Data pulled from a collection
'''

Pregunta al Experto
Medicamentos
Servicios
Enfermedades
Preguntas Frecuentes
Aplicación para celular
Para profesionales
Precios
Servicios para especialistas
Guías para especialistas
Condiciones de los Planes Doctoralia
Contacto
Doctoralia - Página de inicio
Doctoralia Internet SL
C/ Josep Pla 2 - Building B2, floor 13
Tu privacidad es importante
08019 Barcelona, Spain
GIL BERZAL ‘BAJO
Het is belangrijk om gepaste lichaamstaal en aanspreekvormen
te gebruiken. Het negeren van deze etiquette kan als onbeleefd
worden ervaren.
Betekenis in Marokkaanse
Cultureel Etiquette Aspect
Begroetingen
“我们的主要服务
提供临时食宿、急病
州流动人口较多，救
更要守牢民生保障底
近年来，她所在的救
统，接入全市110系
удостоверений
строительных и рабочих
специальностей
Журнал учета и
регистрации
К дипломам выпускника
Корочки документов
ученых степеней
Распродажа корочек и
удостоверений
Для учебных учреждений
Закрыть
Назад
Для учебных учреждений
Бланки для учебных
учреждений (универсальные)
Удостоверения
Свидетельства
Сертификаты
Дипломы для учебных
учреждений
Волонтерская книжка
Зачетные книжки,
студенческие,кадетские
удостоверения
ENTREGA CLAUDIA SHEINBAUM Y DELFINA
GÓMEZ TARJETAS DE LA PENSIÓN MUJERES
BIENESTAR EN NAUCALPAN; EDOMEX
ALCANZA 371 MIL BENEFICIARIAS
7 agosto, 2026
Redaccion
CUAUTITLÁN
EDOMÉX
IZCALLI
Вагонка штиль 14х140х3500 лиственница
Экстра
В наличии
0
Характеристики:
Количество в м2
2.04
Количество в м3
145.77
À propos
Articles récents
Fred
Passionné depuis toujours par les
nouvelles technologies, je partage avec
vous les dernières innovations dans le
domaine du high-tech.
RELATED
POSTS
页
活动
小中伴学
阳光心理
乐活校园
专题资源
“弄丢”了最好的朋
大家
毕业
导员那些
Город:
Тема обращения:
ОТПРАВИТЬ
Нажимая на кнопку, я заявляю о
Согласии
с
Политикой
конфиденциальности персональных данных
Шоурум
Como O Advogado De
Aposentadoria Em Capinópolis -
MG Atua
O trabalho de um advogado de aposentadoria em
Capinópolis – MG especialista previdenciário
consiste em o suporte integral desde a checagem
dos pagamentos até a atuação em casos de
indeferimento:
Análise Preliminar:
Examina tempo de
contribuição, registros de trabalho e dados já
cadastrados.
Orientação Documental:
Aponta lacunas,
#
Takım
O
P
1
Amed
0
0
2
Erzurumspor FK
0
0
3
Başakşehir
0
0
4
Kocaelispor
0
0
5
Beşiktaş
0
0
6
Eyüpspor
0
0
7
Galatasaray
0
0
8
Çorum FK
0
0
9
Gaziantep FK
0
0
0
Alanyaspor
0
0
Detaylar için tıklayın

'''

Please count the lines in the records that contain the string "Capinópolis" and give only the number.

→ ANSWER BELOW
2